Губы девушки задрожали от обиды. Она бросила на меня беспомощный взгляд, махнула своими пушистыми ресницами, машинально переступила с ноги на ногу… А потом вдруг охнула и осела на землю, держась за бок. Я бы мог назвать это игрой, но нет: в обличье журавля там как раз располагалась самая серьезная рана из всех. Она не играла, уверен. Или весь мой опыт в людских отношениях можно выкидывать на помойку. Вот только жалости или сочувствия я не испытал. Не в такой мутной ситуации.
— Эта скромная Цуру никогда не пыталась идти путем вертихвосток-кицунэ, — Ее голос зазвенел от обиды, а янтарные глаза холодно сверкнули. Зря. Меня это не впечатлило, а сама журавль долго злиться не могла. Ее личико почти сразу вернуло свой расстроенно-смиренный вид, и она продолжила:
— Мы не вредим людям, — Тихим, грустным голосом поведала мне ёкай, — Не лжем ради выгоды, не водим кругами по лесу, не отнимаем рассудок магией или любовью. Не убиваем иначе, чем пытаясь спасти. Эти умелые Цуру — природные лекари и судьи, не убийцы. Члены нашего клана приносят удачу на концах своих перьев, врачуют раны, возвращают покой в мятежную душу, — Нараспев начала она.

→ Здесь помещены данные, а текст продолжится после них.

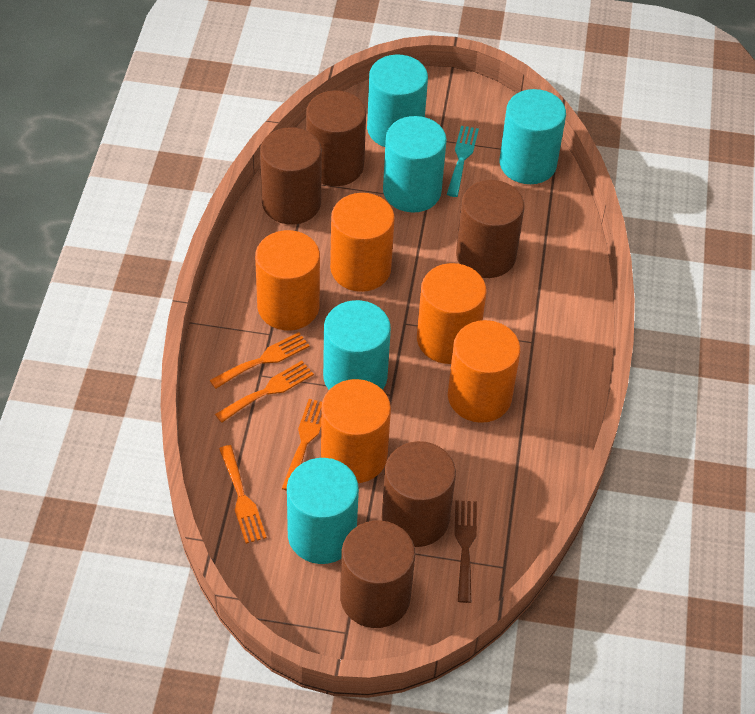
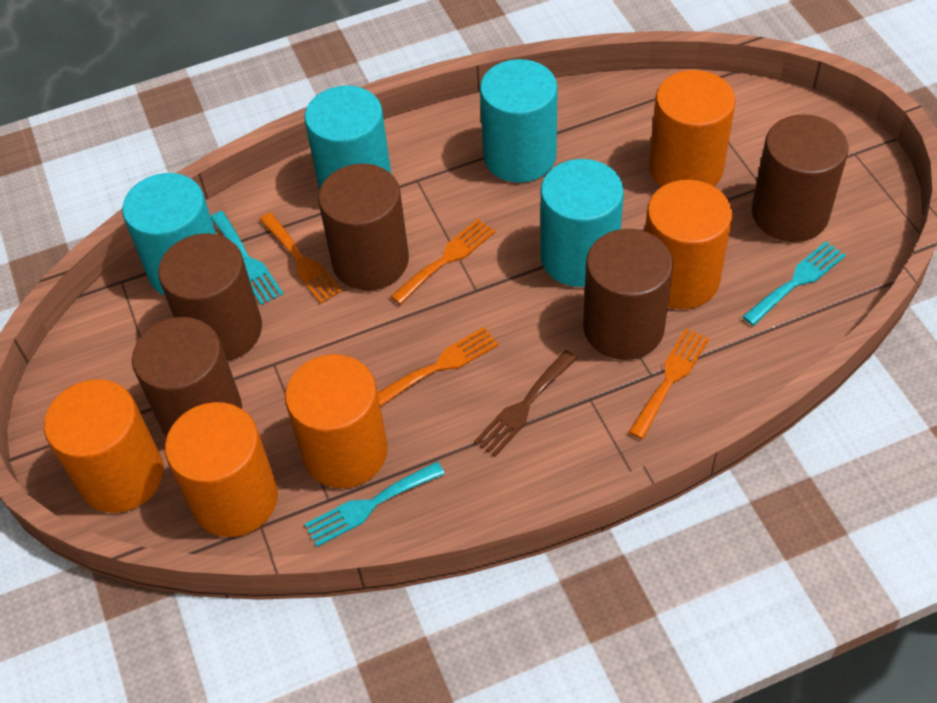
turquoise cylinder: 5 -> 4
turquoise fork: 1 -> 3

— Тогда почему..? — Я осекся. Контроль тела, точно! Две стороны одной медали: из-за вселения у меня получается лучше управлять своими инстинктами и рефлексами, более отстраненно и технически, что ли? Эдакий доступ к инженерным настройкам. Но по той же самой причине все реакции стали резче, острее. Поэтому вполне возможно, что журавль действительно не пыталась меня соблазнить. Я сделал это исключительно сам.
Видимо,
— Кхм… — Цуру слегка сбилась с мысли, но тоже отбросила неприличные мысли и продолжила лить елей в мои уши о своих благородных соплеменниках:
— Богиня приливов Цукиёми благословила нас своим мистическим сиянием, а ее сестра Аматерасу подарила этим достойным Цуру свой пронзительный взор. Наш род создан, чтобы нести облегчение и покой праведным людям и добрым ёкаям. Один наш облик приносит удачу всем, кто находится рядом! Исцеляет душевную боль, врачует горе, забирает безразличие, — Она говорила, и, постепенно, вся ее обида и боль от телесных ран начали блекнуть, уноситься вдаль, пока не уступили эмоциям более важным: гордости за свою расу, ощущением собственной причастности к ней, а также… светлой грустью. Девушка настолько увлеклась своим рассказом, что решилась поднять голову и посмотреть мне в лицо. До этого она стыдливо прятала взгляд. Теперь же робкая улыбка осветила тонкие черты. Но лишь до тех пор, пока она не заглянула в серое марево на месте моей радужки. После чего моментально осеклась.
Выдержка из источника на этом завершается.